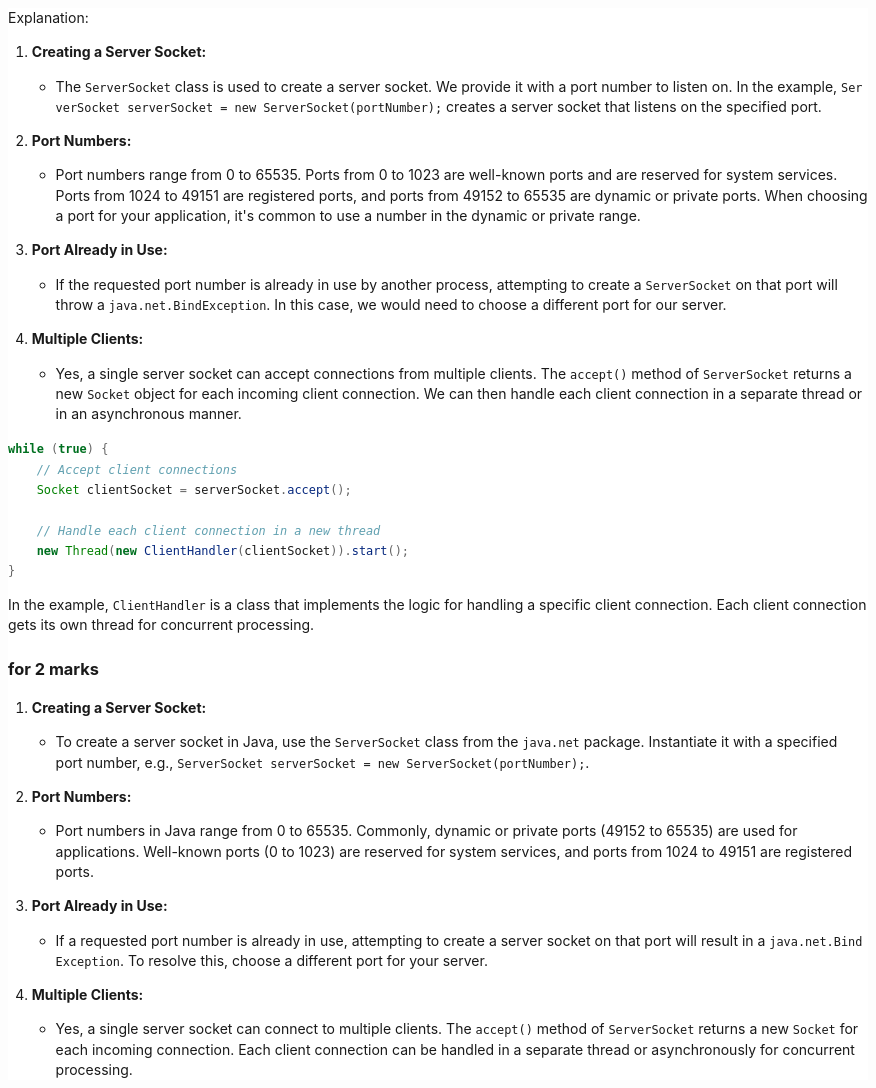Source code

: Explanation:

1. **Creating a Server Socket:**
   - The `ServerSocket` class is used to create a server socket. We provide it with a port number to listen on. In the example, `ServerSocket serverSocket = new ServerSocket(portNumber);` creates a server socket that listens on the specified port.

2. **Port Numbers:**
   - Port numbers range from 0 to 65535. Ports from 0 to 1023 are well-known ports and are reserved for system services. Ports from 1024 to 49151 are registered ports, and ports from 49152 to 65535 are dynamic or private ports. When choosing a port for your application, it's common to use a number in the dynamic or private range.

3. **Port Already in Use:**
   - If the requested port number is already in use by another process, attempting to create a `ServerSocket` on that port will throw a `java.net.BindException`. In this case, we would need to choose a different port for our server.

4. **Multiple Clients:**
   - Yes, a single server socket can accept connections from multiple clients. The `accept()` method of `ServerSocket` returns a new `Socket` object for each incoming client connection. We can then handle each client connection in a separate thread or in an asynchronous manner.

```java
while (true) {
    // Accept client connections
    Socket clientSocket = serverSocket.accept();

    // Handle each client connection in a new thread
    new Thread(new ClientHandler(clientSocket)).start();
}
```

In the example, `ClientHandler` is a class that implements the logic for handling a specific client connection. Each client connection gets its own thread for concurrent processing.

### **for 2 marks**

1. **Creating a Server Socket:**
   - To create a server socket in Java, use the `ServerSocket` class from the `java.net` package. Instantiate it with a specified port number, e.g., `ServerSocket serverSocket = new ServerSocket(portNumber);`.

2. **Port Numbers:**
   - Port numbers in Java range from 0 to 65535. Commonly, dynamic or private ports (49152 to 65535) are used for applications. Well-known ports (0 to 1023) are reserved for system services, and ports from 1024 to 49151 are registered ports.

3. **Port Already in Use:**
   - If a requested port number is already in use, attempting to create a server socket on that port will result in a `java.net.BindException`. To resolve this, choose a different port for your server.

4. **Multiple Clients:**
   - Yes, a single server socket can connect to multiple clients. The `accept()` method of `ServerSocket` returns a new `Socket` for each incoming connection. Each client connection can be handled in a separate thread or asynchronously for concurrent processing.
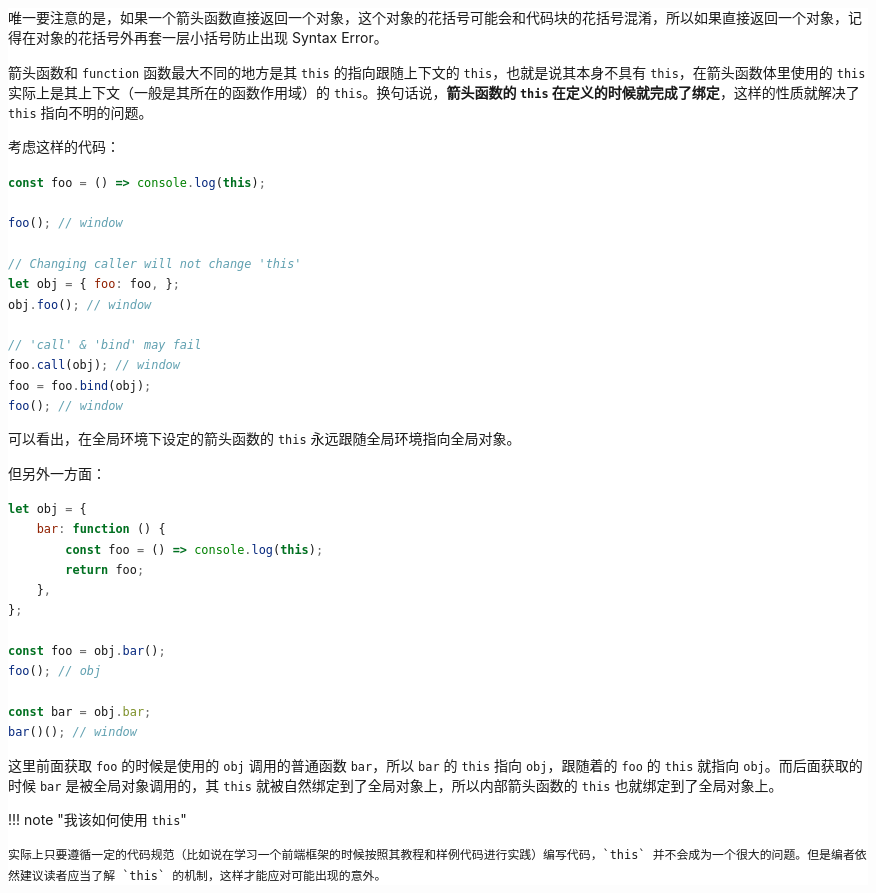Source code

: 唯一要注意的是，如果一个箭头函数直接返回一个对象，这个对象的花括号可能会和代码块的花括号混淆，所以如果直接返回一个对象，记得在对象的花括号外再套一层小括号防止出现 Syntax Error。

箭头函数和 `function` 函数最大不同的地方是其 `this` 的指向跟随上下文的 `this`，也就是说其本身不具有 `this`，在箭头函数体里使用的 `this` 实际上是其上下文（一般是其所在的函数作用域）的 `this`。换句话说，**箭头函数的 `this` 在定义的时候就完成了绑定**，这样的性质就解决了 `this` 指向不明的问题。

考虑这样的代码：

```javascript
const foo = () => console.log(this);

foo(); // window

// Changing caller will not change 'this'
let obj = { foo: foo, };
obj.foo(); // window

// 'call' & 'bind' may fail
foo.call(obj); // window
foo = foo.bind(obj);
foo(); // window
```

可以看出，在全局环境下设定的箭头函数的 `this` 永远跟随全局环境指向全局对象。

但另外一方面：

```javascript
let obj = {
    bar: function () {
        const foo = () => console.log(this);
        return foo;
    },
};

const foo = obj.bar();
foo(); // obj

const bar = obj.bar;
bar()(); // window
```

这里前面获取 `foo` 的时候是使用的 `obj` 调用的普通函数 `bar`，所以 `bar` 的 `this` 指向 `obj`，跟随着的 `foo` 的 `this` 就指向 `obj`。而后面获取的时候 `bar` 是被全局对象调用的，其 `this` 就被自然绑定到了全局对象上，所以内部箭头函数的 `this` 也就绑定到了全局对象上。

!!! note "我该如何使用 `this`"

    实际上只要遵循一定的代码规范（比如说在学习一个前端框架的时候按照其教程和样例代码进行实践）编写代码，`this` 并不会成为一个很大的问题。但是编者依然建议读者应当了解 `this` 的机制，这样才能应对可能出现的意外。
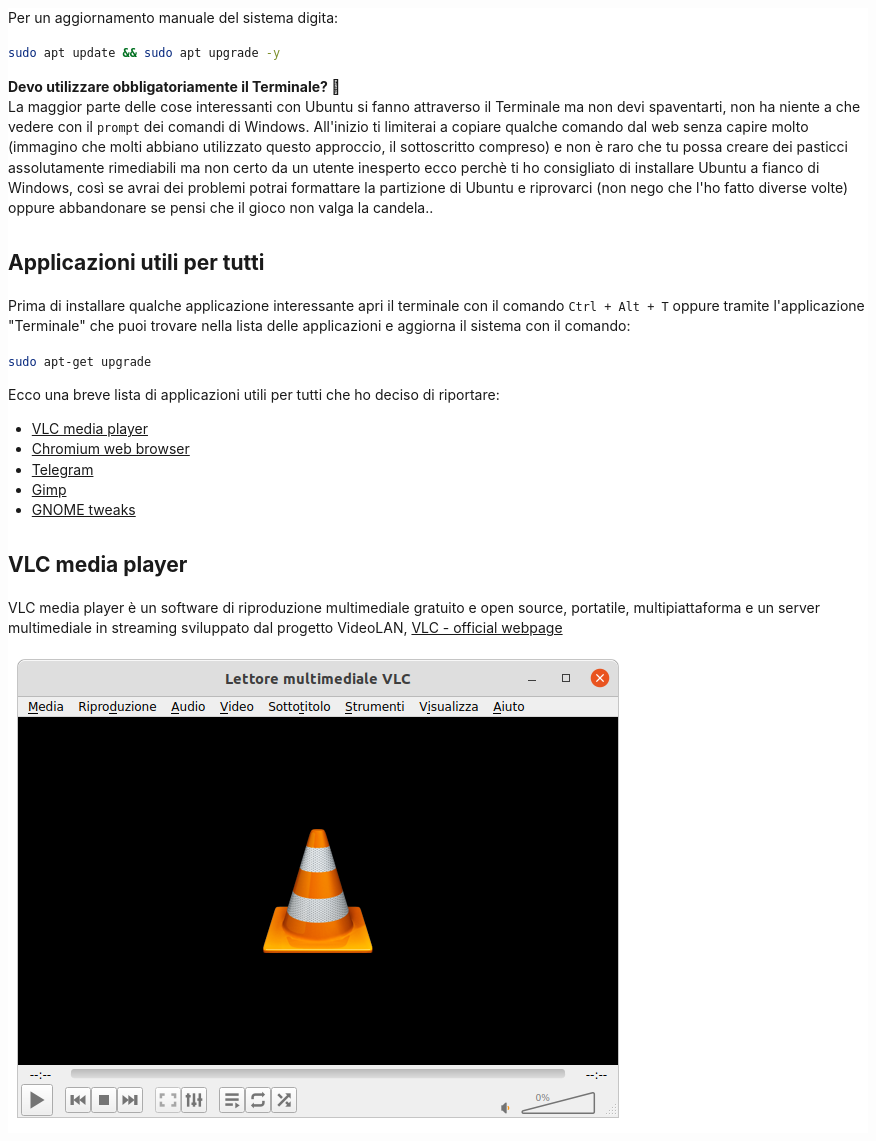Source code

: Per un aggiornamento manuale del sistema digita:

```bash
sudo apt update && sudo apt upgrade -y
```

**Devo utilizzare obbligatoriamente il Terminale? 🤔**<br>
La maggior parte delle cose interessanti con Ubuntu si fanno attraverso il Terminale ma non devi spaventarti, non ha niente a che vedere con il `prompt` dei comandi di Windows. All'inizio ti limiterai a copiare qualche comando dal web senza capire molto (immagino che molti abbiano utilizzato questo approccio, il sottoscritto compreso) e non è raro che tu possa creare dei pasticci assolutamente rimediabili ma non certo da un utente inesperto ecco perchè ti ho consigliato di installare Ubuntu a fianco di Windows, così se avrai dei problemi potrai formattare la partizione di Ubuntu e riprovarci (non nego che l'ho fatto diverse volte) oppure abbandonare se pensi che il gioco non valga la candela..


## Applicazioni utili per tutti

Prima di installare qualche applicazione interessante apri il terminale con il comando `Ctrl + Alt + T` oppure tramite l'applicazione "Terminale" che puoi trovare nella lista delle applicazioni e aggiorna il sistema con il comando:

```bash
sudo apt-get upgrade
```

Ecco una breve lista di applicazioni utili per tutti che ho deciso di riportare:
- [VLC media player](#vlc-media-player)
- [Chromium web browser](#chromium-web-browser)
- [Telegram](#telegram)
- [Gimp](#gimp)
- [GNOME tweaks](#gnome-tweaks)

## VLC media player

VLC media player è un software di riproduzione multimediale gratuito e open source, portatile, multipiattaforma e un server multimediale in streaming sviluppato dal progetto VideoLAN, [VLC - official webpage](https://www.videolan.org/vlc/index.html)

![](./images/vlc.png)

■ Description of the task:
From the listing above, return every line that contains the word "specified".

■ Solution to this task:
   - The `ServerSocket` class is used to create a server socket. We provide it with a port number to listen on. In the example, `ServerSocket serverSocket = new ServerSocket(portNumber);` creates a server socket that listens on the specified port.
   - To create a server socket in Java, use the `ServerSocket` class from the `java.net` package. Instantiate it with a specified port number, e.g., `ServerSocket serverSocket = new ServerSocket(portNumber);`.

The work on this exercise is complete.